Benson rejects baseless claims after electronic poll book error
Election officials across the state reported a smooth Election Day yesterday, saying it's possible Michigan sees a historic midterm turnout.
Driving the news: There were no major issues to report, the state said yesterday.
- But that didn't stop Republican SOS nominee Kristina Karamo and former President Trump from accusations of voter fraud based on a morning e-poll book issue that was quickly resolved.
What happened: Electronic poll books across several precincts in Detroit flagged duplicate ballot numbers — used to track connection to a voter up until they cast their ballot — that indicated a voter had already been issued an absentee ballot.
- Some electronic books displayed an error message stating that the number on the ballot at the polling place was the same as an absentee ballot that had already been issued, even though the voter had not actually voted absentee.
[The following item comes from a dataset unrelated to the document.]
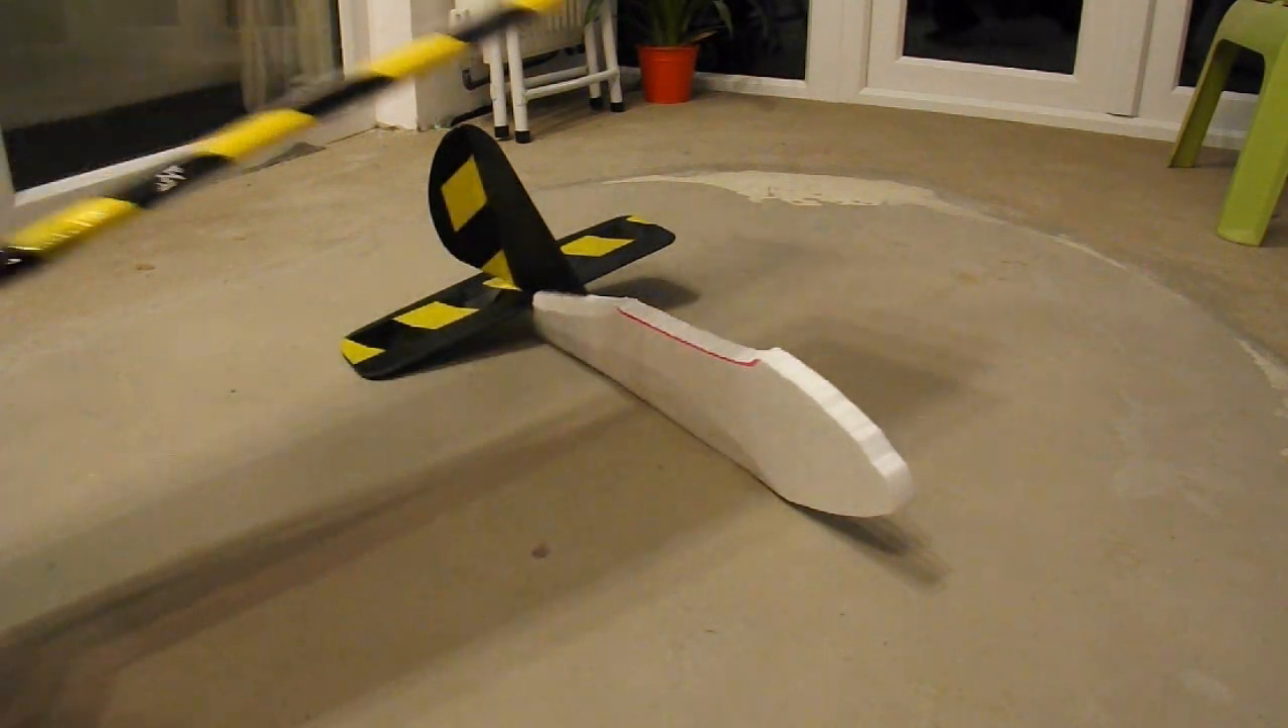So I've covered the wing in tape. I haven't fixed it to the fuselage yet.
- Election workers resolved the issue by entering an extra digit in the ballot number in order to make sure registered voters could vote.
- Voters who cast ballots at precincts being affected by the error reported longer waits with election workers having to look them up on paper instead of the e-poll book, but it didn't impact a voter's ability to vote in any way, Michigan Department of State spokesperson Jake Rollow told reporters.
What they're saying: Officials say the issue turned out to be a harmless data error.
- "Essentially, bad actors or folks with bad intentions will exploit these traditionally mundane and harmless issues, to try to spread misinformation, raise money, gain celebrity, make news, deter voting, delegitimize democracy," Secretary of State Jocelyn Benson told reporters.
- Trump's claim that the issue is happening "in large numbers” was incorrect, according to Benson, who said the issue happened in a handful of precincts. Karamo also used the error to levy accusations of voter fraud.
By the numbers: Michigan has 8,215,740 registered voters. Of those, 7,281,373 are considered active voters (a ballot cast within the last six years).
- Since January 2022, 297,754 voters have registered for the first time.
- There were 14,000 same-day registrations yesterday across Michigan, mostly in Ann Arbor and East Lansing, where students stood in line for hours to cast ballots.